《 決戦編 》
1・1 思っていたのと違う
女神に頼み込んでマントで体をくるんでもらった。隊長及び王子と公爵令息の名誉を保たなきゃいけないからな。マントの提供は王宮騎士団員だ。近くにいてくれてこれほど助かったことはない。でなければアホと高貴なふたりの青年が色気に当てられて、不名誉なことになるところだった。

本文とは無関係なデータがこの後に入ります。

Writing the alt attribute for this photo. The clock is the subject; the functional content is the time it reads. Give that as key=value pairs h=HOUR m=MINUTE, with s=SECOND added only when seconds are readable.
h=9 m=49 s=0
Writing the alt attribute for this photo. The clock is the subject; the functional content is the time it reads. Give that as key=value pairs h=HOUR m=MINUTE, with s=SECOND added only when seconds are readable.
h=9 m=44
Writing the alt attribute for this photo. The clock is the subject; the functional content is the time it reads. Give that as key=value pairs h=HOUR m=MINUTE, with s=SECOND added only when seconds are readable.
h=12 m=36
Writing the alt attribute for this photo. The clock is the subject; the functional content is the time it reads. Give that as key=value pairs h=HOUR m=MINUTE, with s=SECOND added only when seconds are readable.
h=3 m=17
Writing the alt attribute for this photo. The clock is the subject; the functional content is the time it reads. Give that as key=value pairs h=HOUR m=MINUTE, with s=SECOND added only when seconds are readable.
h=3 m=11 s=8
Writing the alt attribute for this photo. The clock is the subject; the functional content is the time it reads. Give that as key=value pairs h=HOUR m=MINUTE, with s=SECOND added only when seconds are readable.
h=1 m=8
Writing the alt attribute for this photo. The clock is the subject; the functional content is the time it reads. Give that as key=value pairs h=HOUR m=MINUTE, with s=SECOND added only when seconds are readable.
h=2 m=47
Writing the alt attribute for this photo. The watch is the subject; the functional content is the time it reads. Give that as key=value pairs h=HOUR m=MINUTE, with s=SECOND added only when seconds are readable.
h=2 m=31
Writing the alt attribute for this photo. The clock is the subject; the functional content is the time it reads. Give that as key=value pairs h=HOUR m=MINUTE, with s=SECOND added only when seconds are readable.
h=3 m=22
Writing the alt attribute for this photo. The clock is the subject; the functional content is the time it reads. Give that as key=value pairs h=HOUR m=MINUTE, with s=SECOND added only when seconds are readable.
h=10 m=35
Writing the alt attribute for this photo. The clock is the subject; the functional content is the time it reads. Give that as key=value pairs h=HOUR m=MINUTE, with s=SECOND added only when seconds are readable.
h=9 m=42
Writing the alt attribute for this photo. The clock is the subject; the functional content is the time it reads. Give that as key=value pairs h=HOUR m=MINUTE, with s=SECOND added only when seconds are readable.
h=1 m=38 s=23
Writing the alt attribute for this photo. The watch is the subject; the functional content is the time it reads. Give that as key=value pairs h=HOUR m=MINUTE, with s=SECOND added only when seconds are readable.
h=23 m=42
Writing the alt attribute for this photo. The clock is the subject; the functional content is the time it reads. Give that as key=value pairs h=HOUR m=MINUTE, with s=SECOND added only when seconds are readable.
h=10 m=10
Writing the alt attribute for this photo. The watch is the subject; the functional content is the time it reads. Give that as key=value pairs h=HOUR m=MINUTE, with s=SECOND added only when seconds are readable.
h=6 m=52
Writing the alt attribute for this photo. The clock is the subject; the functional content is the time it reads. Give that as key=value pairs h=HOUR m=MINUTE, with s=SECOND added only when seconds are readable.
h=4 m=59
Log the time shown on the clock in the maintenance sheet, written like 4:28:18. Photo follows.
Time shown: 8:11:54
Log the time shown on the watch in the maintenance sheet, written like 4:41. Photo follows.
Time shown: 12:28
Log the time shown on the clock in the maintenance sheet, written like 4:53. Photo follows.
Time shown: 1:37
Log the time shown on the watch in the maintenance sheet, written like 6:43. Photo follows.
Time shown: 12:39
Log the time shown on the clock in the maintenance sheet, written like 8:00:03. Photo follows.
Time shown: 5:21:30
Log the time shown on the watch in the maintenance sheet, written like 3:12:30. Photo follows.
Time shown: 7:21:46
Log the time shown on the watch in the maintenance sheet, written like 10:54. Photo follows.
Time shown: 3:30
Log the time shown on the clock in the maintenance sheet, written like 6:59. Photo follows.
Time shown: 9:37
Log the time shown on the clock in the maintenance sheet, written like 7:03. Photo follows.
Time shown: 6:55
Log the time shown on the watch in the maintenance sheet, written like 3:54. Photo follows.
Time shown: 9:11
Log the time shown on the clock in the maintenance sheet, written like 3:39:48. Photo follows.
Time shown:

もっとも三人の青少年は残念そうな顔をしていた。上品な王子と令息といえど、相応の欲はあるらしい。エルネストはただのむっつり。
ちなみにクレールは、隠してあることにエロスを感じる派だそうだ。一枚一枚剥いでいくのがいいんだと。本当に十四歳か? 天才芸術家の感性は一般と違うらしい。
《動きにくいわぁ》
マントをぴっちり巻いた女神が口をとがらせる。
「そのくらいガマンしなよ。話を聞いてほしいんでしょ? 牛みたいな乳を揺らしていたら僕以外誰も集中できないよ?」
「待ってください。私まで青少年側に含めないでくれませんか」辛辣な天才に文句をつける。
「色情魔なんでしょ?」
「だからこそ見慣れています」
「サイテー」
軽口を叩きながらエルネストたちの様子を見る。まだ顔が赤い。女神がマントをまとおうと、たわわなアレがしっかり脳裏に焼き付いているのだろう。参ったな。もうほうっておくか。そのうち正気に戻るだろ。
俺は女神の話をさっさと聞いて、神殿に行きたいんだ。
「アマーレ様。話を進めてください」
《いいけど、ジスラン。奉納の舞をやってくれるかしら。あなたのアレ、好きなのよ》
「あとにして」ぴしゃりとクレール。「早く話を聞いて、僕は休みたいの」
《あなた、わかってる? 私は女神よ?》
「生き延びたら、あなたを讃える曲をつくるよ」
《あら素敵》
女神が相好を崩す。
チョロっ。
《生き延びるかは五分五分だから、がんばってねっ》
女神から見て、五分五分なのか。クレールだけでなくディディエ、マルセルも顔がこわばっている。ショックな話に理性を取り戻したらしい。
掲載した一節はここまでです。